● **Assignment**
Write out the lines below as a numbered list, dropping any blank lines and omitting the pictures.

(Data provided begins)

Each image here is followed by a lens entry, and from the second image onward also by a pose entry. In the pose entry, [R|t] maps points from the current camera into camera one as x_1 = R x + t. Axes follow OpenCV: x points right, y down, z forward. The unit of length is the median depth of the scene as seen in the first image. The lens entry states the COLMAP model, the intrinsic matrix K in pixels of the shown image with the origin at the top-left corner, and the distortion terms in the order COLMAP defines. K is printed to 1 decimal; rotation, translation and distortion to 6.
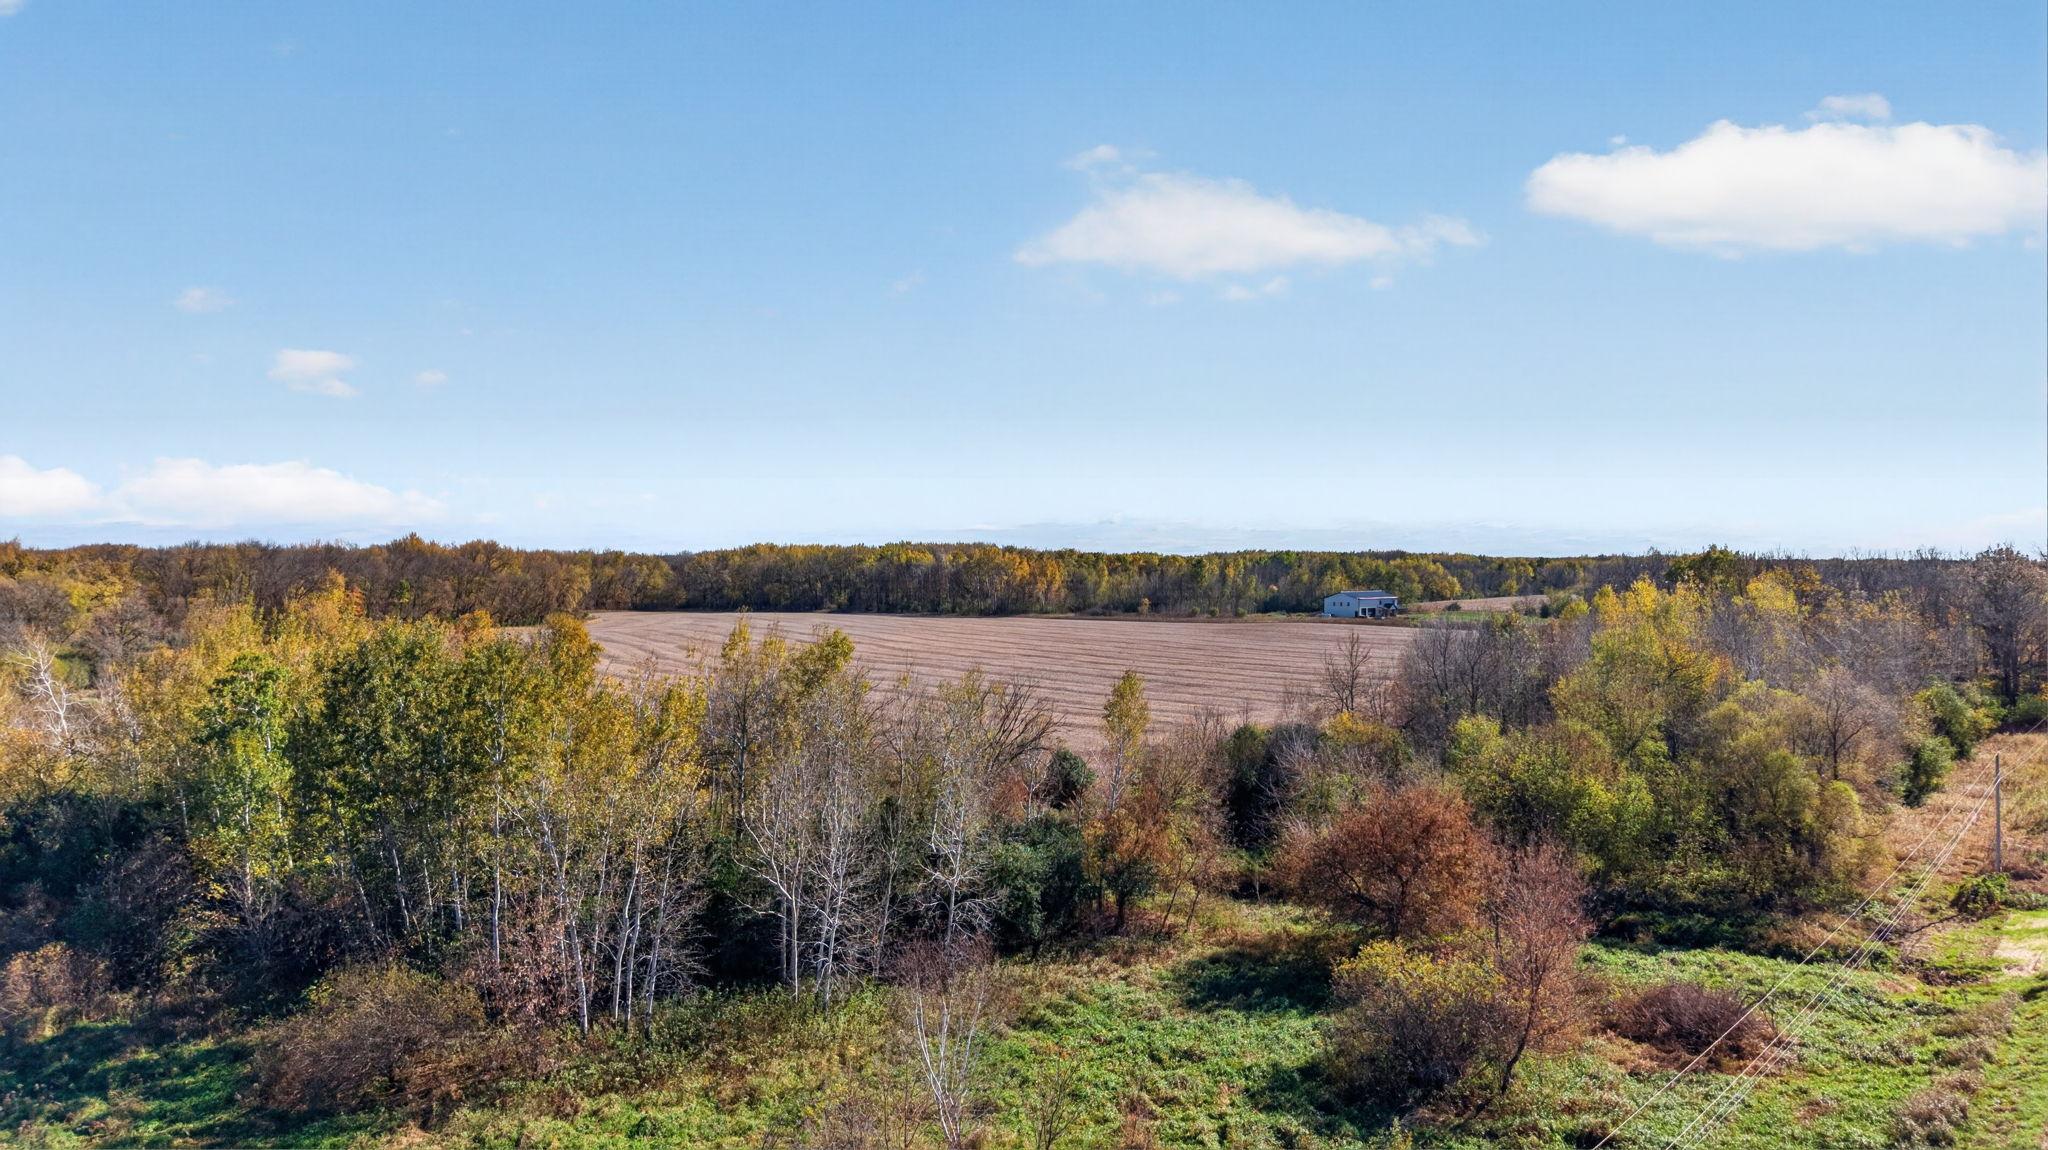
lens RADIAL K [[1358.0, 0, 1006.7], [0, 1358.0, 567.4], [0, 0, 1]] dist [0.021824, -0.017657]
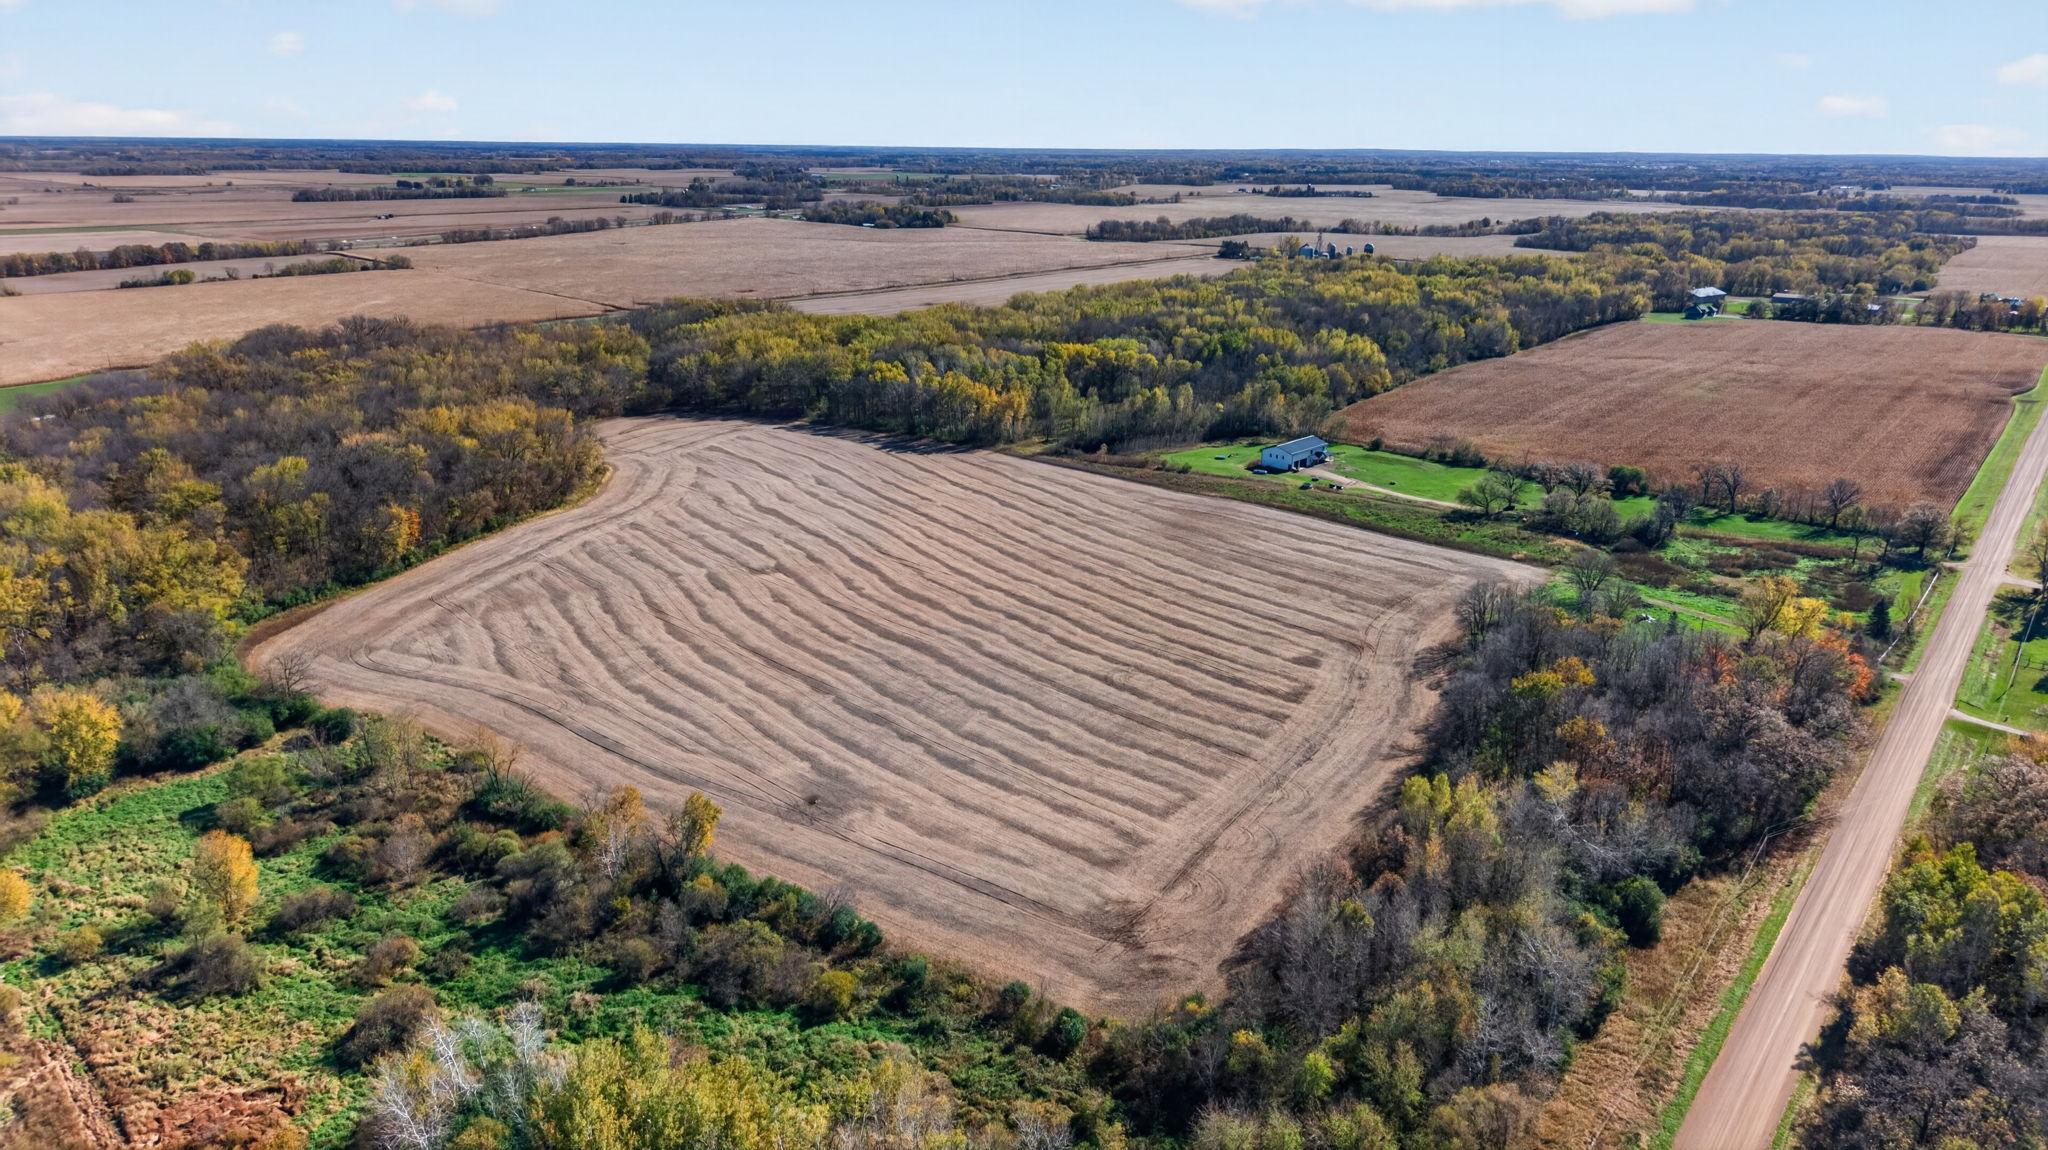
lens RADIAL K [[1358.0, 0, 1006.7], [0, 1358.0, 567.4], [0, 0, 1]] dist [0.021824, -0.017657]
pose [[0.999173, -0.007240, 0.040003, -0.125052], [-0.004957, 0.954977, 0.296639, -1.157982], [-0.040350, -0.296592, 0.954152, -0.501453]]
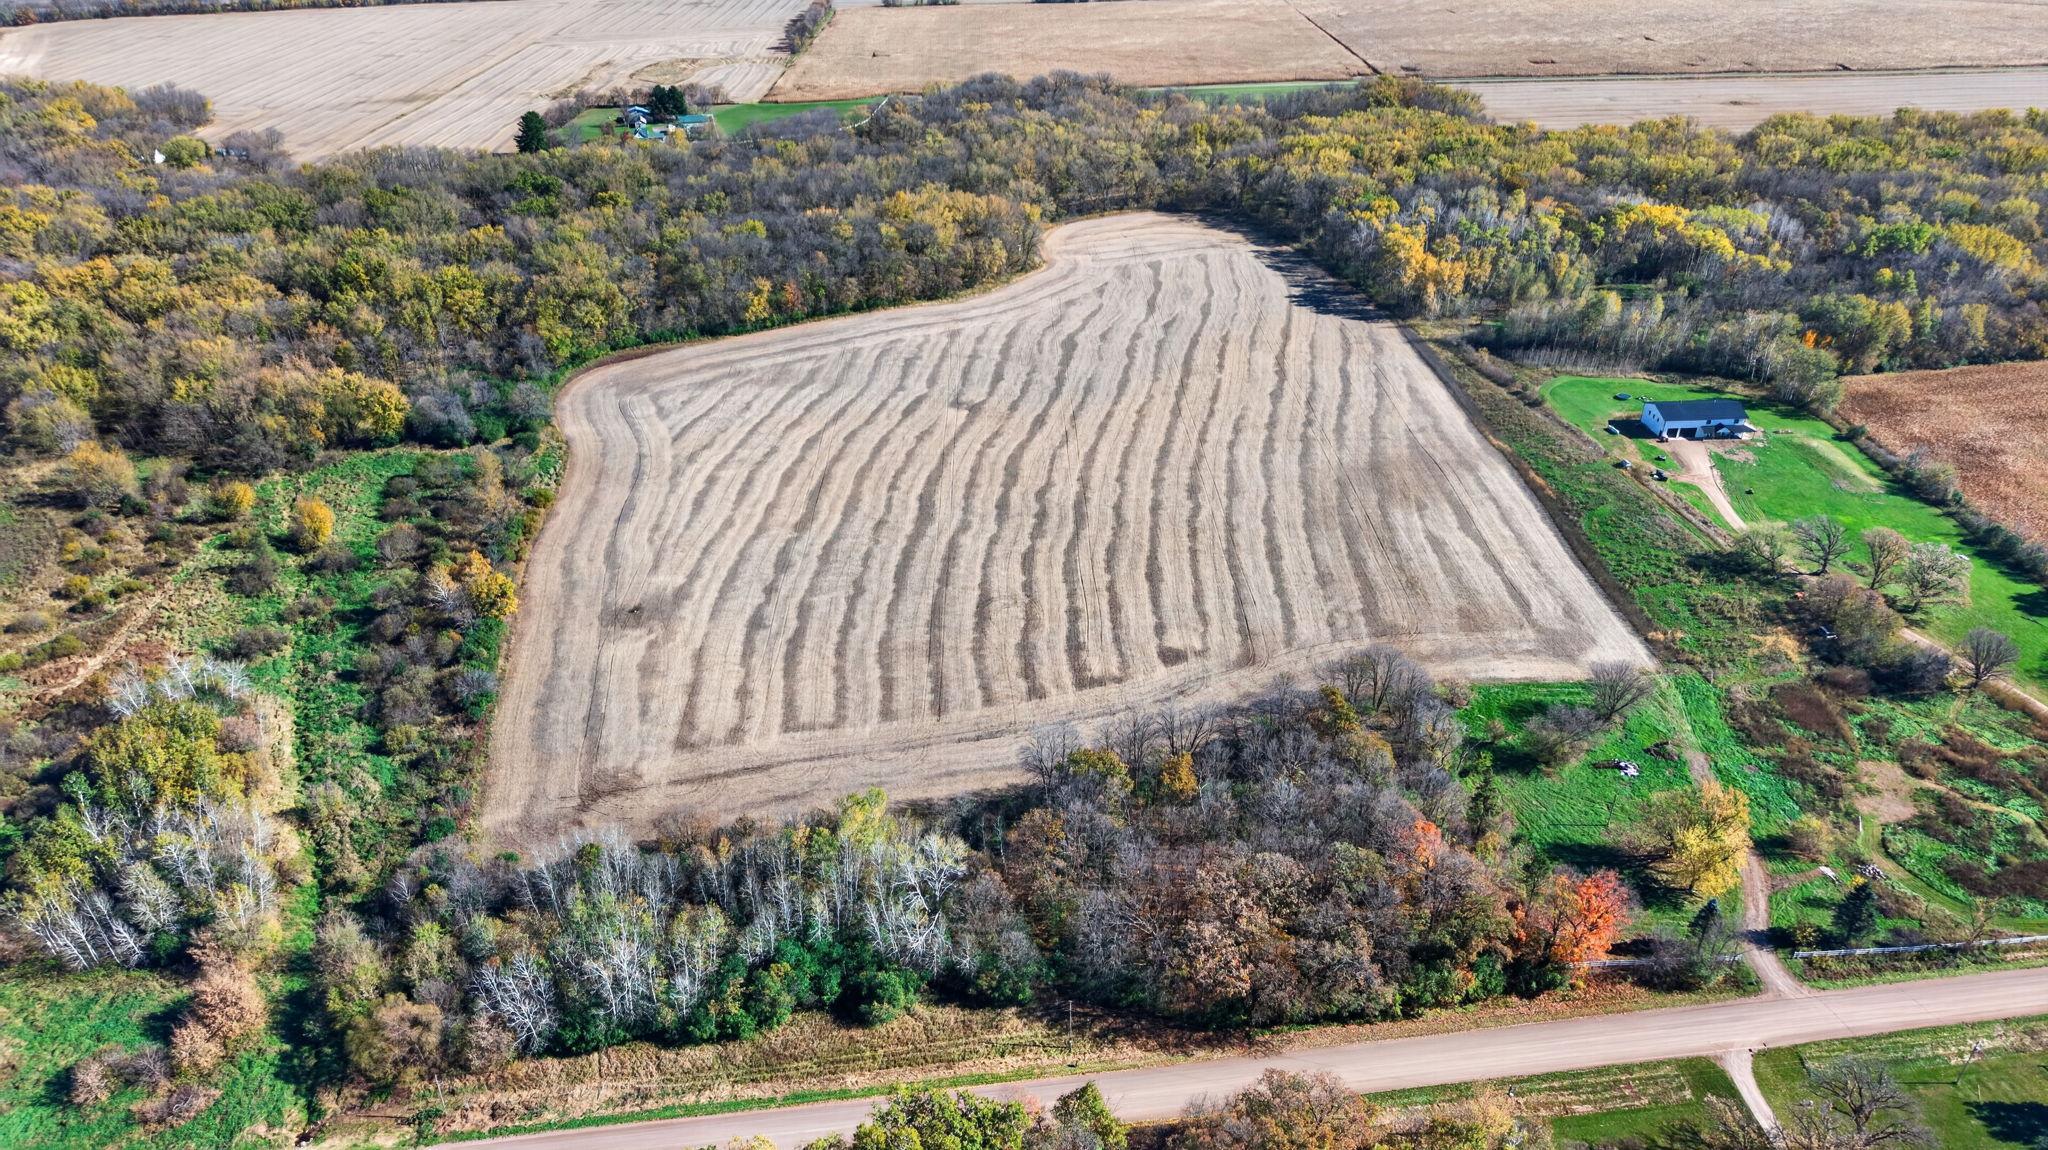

(Data provided ends)

● **Answer space**
1. Each image here is followed by a lens entry, and from the second image onward also by a pose entry. In the pose entry, [R|t] maps points from the current camera into camera one as x_1 = R x + t. Axes follow OpenCV: x points right, y down, z forward. The unit of length is the median depth of the scene as seen in the first image. The lens entry states the COLMAP model, the intrinsic matrix K in pixels of the shown image with the origin at the top-left corner, and the distortion terms in the order COLMAP defines. K is printed to 1 decimal; rotation, translation and distortion to 6.
2. lens RADIAL K [[1358.0, 0, 1006.7], [0, 1358.0, 567.4], [0, 0, 1]] dist [0.021824, -0.017657]
3. lens RADIAL K [[1358.0, 0, 1006.7], [0, 1358.0, 567.4], [0, 0, 1]] dist [0.021824, -0.017657]
4. pose [[0.999173, -0.007240, 0.040003, -0.125052], [-0.004957, 0.954977, 0.296639, -1.157982], [-0.040350, -0.296592, 0.954152, -0.501453]]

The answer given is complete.